▸ **INSTRUCTION 1**
Can you write out the page images and extracted text again with "Przeglądaj zbiory" swapped for "Zobacz zbiory" everywhere and everything else left as is? Leave the pictures out of your answer.

Sage: Open Source Mathematical Software

"Creating a Viable Open Source Alternative to Magma, Maple, Mathematica, and MATLAB"

Copyright (C) 2005-2022 The Sage Development Team

https://www.sagemath.org

The Sage Library is free software released under the GNU General Public Licence GPLv2+, and included packages have compatible software licenses. Over 800 people have contributed code to Sage. In many cases, documentation for modules and functions list the authors.

Getting Started

The Sage Installation Guide provides a decision tree that guides you to the type of installation that will work best for you. This includes building from source, obtaining Sage from a package manager, using a container image, or using Sage in the cloud.

This README contains self-contained instructions for building Sage from source. It assumes that you have already cloned the git repository or downloaded the sources in the form of a tarball.

If you have questions or encounter problems, please do not hesitate to email the sage-support mailing list or ask on the Ask Sage questions and answers site.

Supported Platforms

Sage attempts to support all major Linux distributions, recent versions of macOS, and Windows (using Windows Subsystem for Linux or virtualization).

Detailed information on supported platforms for a specific version of Sage can be found in the section "Availability and installation help" of the release tour for this version.

We highly appreciate contributions to Sage that fix portability bugs and help port Sage to new platforms; let us know at the sage-devel mailing list.

[Windows] Preparing the Platform

The preferred way to run Sage on Windows is using the Windows Subsystem for Linux, a.k.a. WSL, which allows you to install a standard Linux distribution such as Ubuntu within your Windows. Make sure you allocate WSL sufficient RAM; 5GB is known to work, while 2GB might be not enough for building Sage from source. Then all instructions for installation in Linux apply.

(Page images and extracted text)
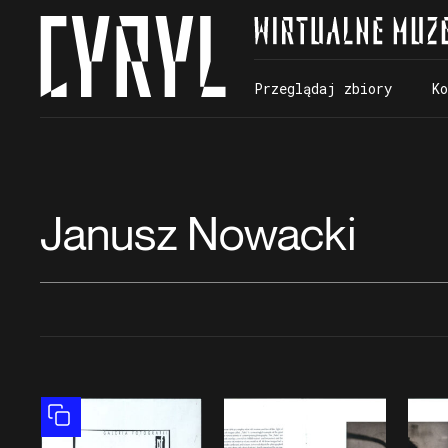
Przeglądaj zbiory
K
Przeglądaj zbiory
K
Janusz Nowacki
Obiekt złożony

▸ **INSTRUCTION 2**
According to the Sage README, why should WSL be given enough RAM before building Sage from source?

▸ **WRITTEN REPLY 1**
Zobacz zbiory
K
Zobacz zbiory
K
Janusz Nowacki
Obiekt złożony

▸ **WRITTEN REPLY 2**
The README says 5GB of RAM is known to work for WSL, while 2GB might not be enough to build Sage from source.